**Exercise objective**
Starting with the line that has "Punhos e cabos de aceleradores" and finishing with the line that has "el peor momento de la legislatura. Las", set down each line below exactly. Pictures are not copied.

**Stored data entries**
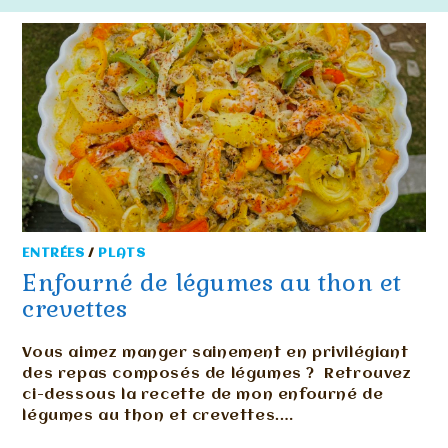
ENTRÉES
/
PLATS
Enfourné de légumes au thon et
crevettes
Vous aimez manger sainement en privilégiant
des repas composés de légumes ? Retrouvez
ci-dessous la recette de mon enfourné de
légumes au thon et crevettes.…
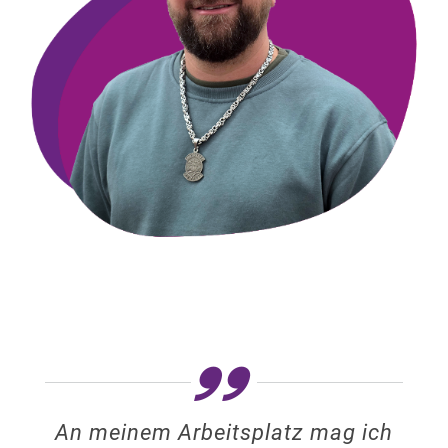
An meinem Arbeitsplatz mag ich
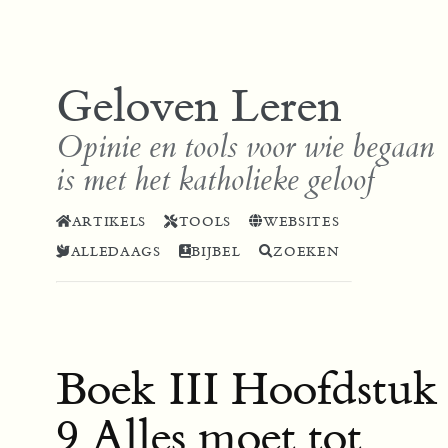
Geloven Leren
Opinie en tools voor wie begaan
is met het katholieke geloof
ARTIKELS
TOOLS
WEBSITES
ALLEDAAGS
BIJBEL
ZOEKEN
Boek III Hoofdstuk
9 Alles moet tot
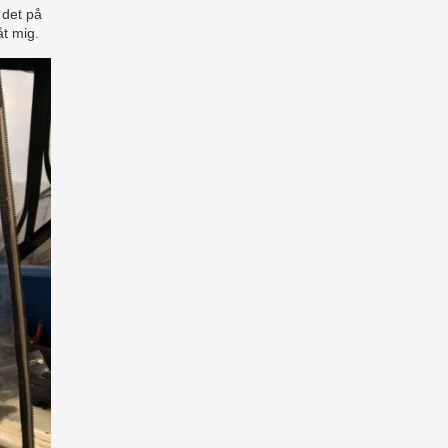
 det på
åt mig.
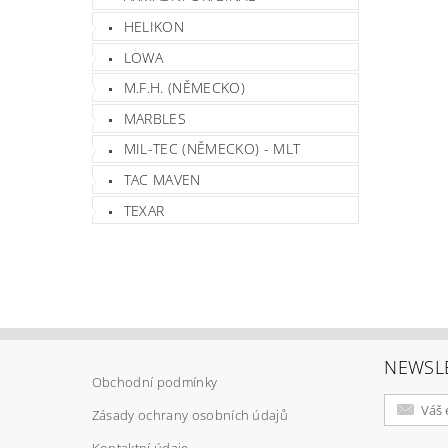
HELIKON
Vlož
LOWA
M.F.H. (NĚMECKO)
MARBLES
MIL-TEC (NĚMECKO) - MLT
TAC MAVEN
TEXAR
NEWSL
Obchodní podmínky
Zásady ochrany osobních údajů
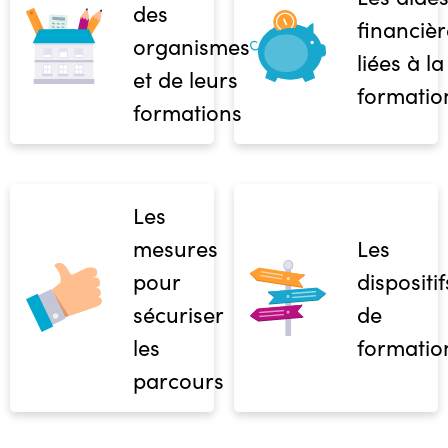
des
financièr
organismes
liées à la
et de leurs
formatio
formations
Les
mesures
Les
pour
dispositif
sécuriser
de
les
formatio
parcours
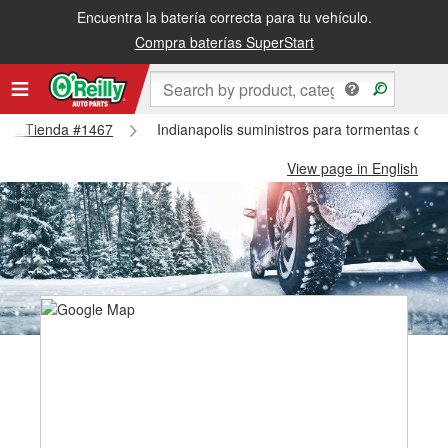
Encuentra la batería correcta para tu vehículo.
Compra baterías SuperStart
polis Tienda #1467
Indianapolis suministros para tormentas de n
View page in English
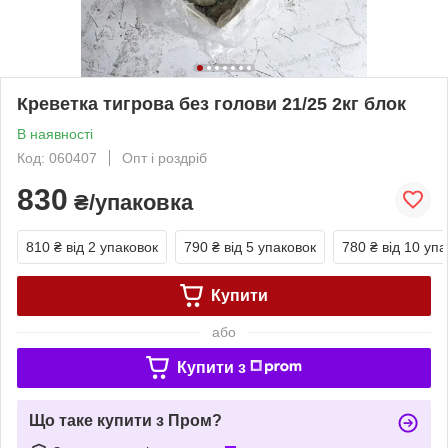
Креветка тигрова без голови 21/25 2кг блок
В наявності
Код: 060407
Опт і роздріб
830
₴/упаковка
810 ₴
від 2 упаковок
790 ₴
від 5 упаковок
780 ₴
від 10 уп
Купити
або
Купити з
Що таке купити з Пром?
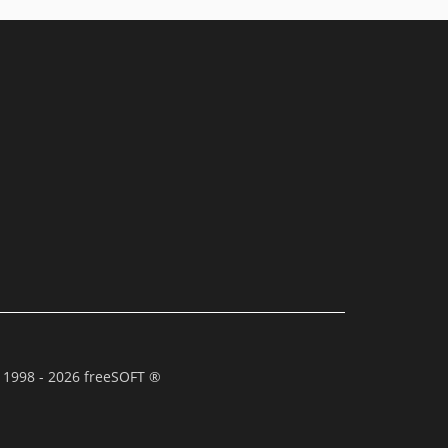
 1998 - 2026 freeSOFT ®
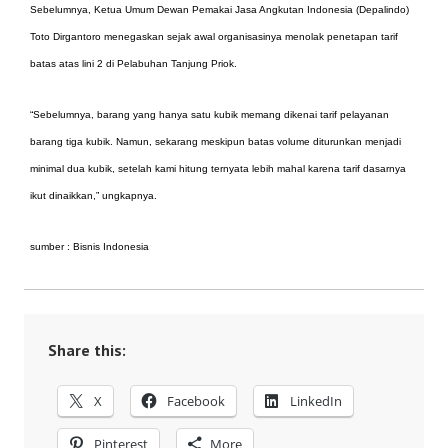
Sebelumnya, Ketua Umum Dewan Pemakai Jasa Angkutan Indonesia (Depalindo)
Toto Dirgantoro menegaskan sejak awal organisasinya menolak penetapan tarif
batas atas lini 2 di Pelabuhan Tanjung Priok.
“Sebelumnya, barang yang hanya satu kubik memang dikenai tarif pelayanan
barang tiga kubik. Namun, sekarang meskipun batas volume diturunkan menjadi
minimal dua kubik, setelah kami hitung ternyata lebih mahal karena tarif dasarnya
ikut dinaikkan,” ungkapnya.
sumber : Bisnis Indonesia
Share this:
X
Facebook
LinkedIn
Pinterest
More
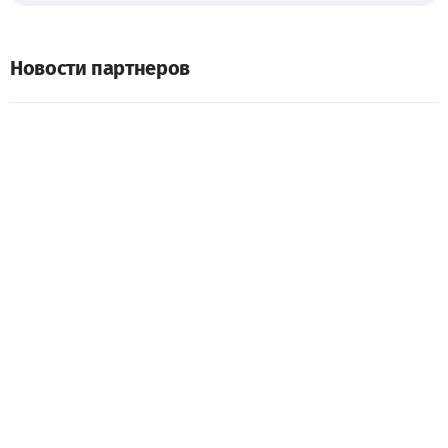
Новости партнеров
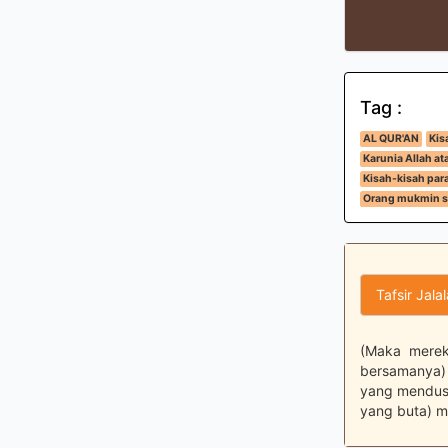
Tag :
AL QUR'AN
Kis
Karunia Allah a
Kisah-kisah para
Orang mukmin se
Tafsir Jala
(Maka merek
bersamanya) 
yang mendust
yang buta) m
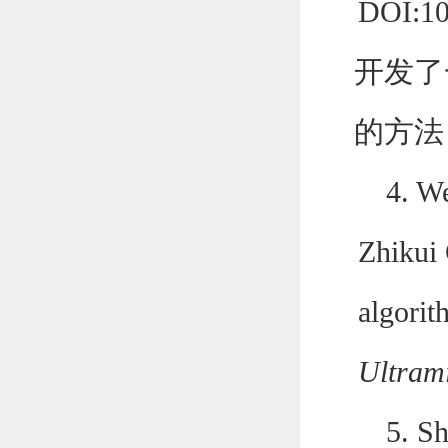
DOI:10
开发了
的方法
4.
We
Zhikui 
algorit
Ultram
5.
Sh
* * *
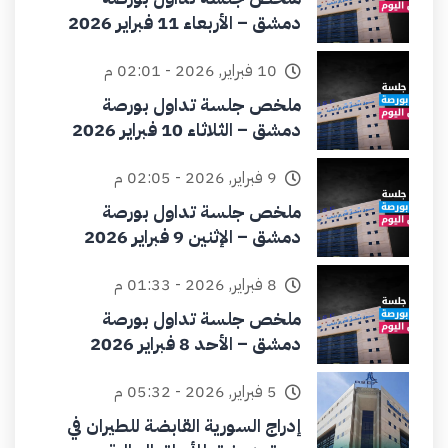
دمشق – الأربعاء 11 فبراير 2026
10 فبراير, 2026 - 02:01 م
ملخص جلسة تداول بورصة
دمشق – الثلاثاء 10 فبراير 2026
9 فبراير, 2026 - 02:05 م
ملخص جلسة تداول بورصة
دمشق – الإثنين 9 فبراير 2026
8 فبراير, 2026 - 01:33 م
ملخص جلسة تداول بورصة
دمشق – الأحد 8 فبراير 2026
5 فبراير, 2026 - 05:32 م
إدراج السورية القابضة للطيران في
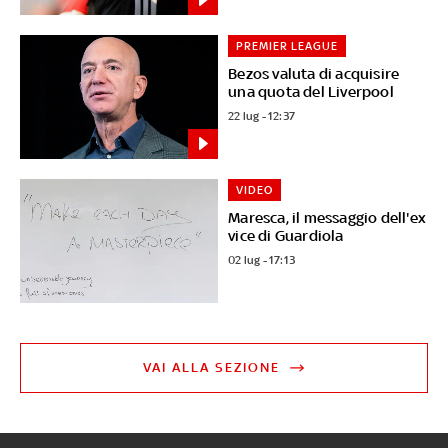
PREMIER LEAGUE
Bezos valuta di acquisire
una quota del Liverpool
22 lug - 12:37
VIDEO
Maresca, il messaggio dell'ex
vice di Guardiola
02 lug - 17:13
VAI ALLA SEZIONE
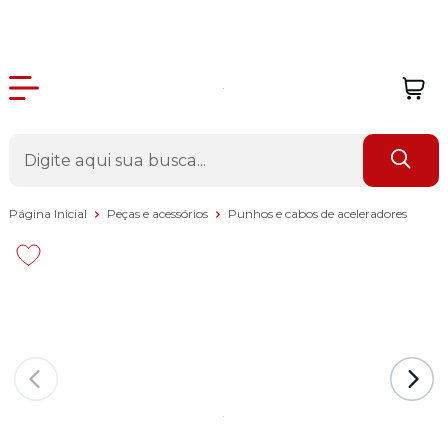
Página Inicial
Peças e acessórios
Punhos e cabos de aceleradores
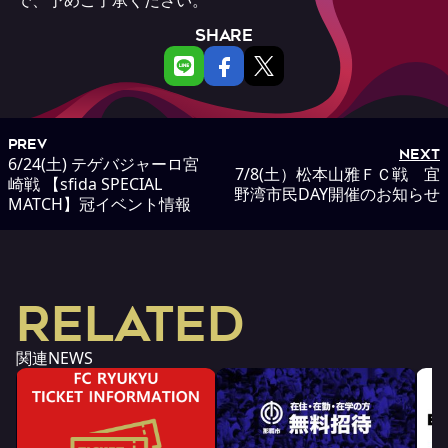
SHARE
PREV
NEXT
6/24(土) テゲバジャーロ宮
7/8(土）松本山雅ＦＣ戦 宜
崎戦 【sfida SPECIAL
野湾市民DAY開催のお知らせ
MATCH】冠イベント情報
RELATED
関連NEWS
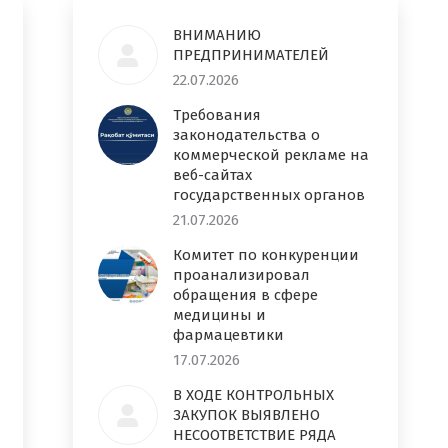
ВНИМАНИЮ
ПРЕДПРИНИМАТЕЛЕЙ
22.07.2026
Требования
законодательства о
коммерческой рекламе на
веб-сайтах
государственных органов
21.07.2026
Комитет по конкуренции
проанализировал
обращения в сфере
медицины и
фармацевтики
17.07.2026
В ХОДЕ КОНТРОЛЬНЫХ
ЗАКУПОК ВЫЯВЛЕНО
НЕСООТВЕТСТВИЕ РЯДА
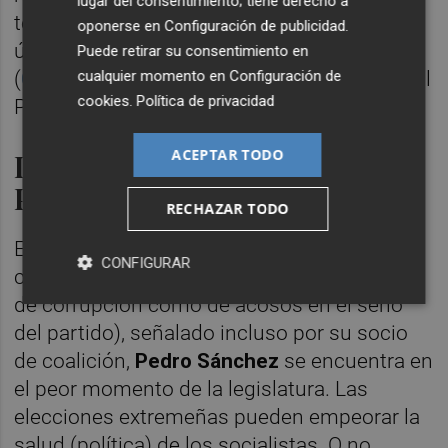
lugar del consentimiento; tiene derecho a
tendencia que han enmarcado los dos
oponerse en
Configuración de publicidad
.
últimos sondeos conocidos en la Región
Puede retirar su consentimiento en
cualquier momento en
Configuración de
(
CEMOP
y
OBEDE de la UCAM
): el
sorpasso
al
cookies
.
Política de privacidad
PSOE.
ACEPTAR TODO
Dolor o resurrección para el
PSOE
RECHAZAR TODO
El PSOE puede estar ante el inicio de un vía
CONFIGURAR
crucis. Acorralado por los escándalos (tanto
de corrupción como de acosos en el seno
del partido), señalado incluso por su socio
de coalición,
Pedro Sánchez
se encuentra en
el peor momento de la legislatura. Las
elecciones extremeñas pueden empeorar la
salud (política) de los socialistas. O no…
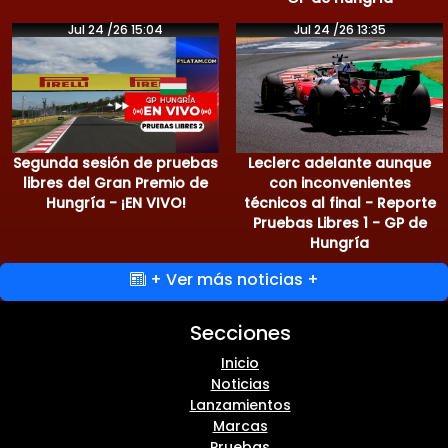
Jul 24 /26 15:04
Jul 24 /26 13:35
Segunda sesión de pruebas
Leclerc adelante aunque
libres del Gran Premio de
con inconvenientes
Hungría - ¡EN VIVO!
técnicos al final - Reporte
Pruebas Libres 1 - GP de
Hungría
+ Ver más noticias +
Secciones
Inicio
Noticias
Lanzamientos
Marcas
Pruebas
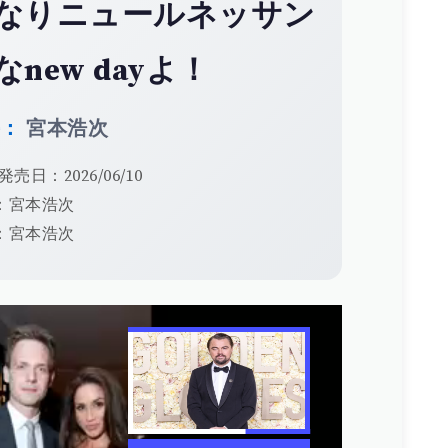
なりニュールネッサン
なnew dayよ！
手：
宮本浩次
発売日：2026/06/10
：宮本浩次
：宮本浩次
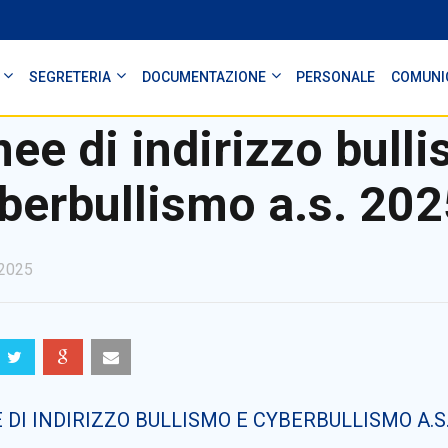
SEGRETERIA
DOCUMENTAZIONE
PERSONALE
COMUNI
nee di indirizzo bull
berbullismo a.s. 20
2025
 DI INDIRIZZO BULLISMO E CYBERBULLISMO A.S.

**Task solution**
Punhos e cabos de aceleradores
SHARE
PREV
NEXT
6/24(土) テゲバジャーロ宮
7/8(土）松本山雅ＦＣ戦 宜
崎戦 【sfida SPECIAL
野湾市民DAY開催のお知らせ
MATCH】冠イベント情報
RELATED
関連NEWS
ВНИМАНИЮ
ПРЕДПРИНИМАТЕЛЕЙ
22.07.2026
Требования
законодательства о
коммерческой рекламе на
веб-сайтах
государственных органов
21.07.2026
Комитет по конкуренции
проанализировал
обращения в сфере
медицины и
фармацевтики
17.07.2026
В ХОДЕ КОНТРОЛЬНЫХ
ЗАКУПОК ВЫЯВЛЕНО
НЕСООТВЕТСТВИЕ РЯДА
lugar del consentimiento; tiene derecho a
tendencia que han enmarcado los dos
oponerse en
Configuración de publicidad
.
últimos sondeos conocidos en la Región
Puede retirar su consentimiento en
cualquier momento en
Configuración de
(
CEMOP
y
OBEDE de la UCAM
): el
sorpasso
al
cookies
.
Política de privacidad
PSOE.
ACEPTAR TODO
Dolor o resurrección para el
PSOE
RECHAZAR TODO
El PSOE puede estar ante el inicio de un vía
CONFIGURAR
crucis. Acorralado por los escándalos (tanto
de corrupción como de acosos en el seno
del partido), señalado incluso por su socio
de coalición,
Pedro Sánchez
se encuentra en
el peor momento de la legislatura. Las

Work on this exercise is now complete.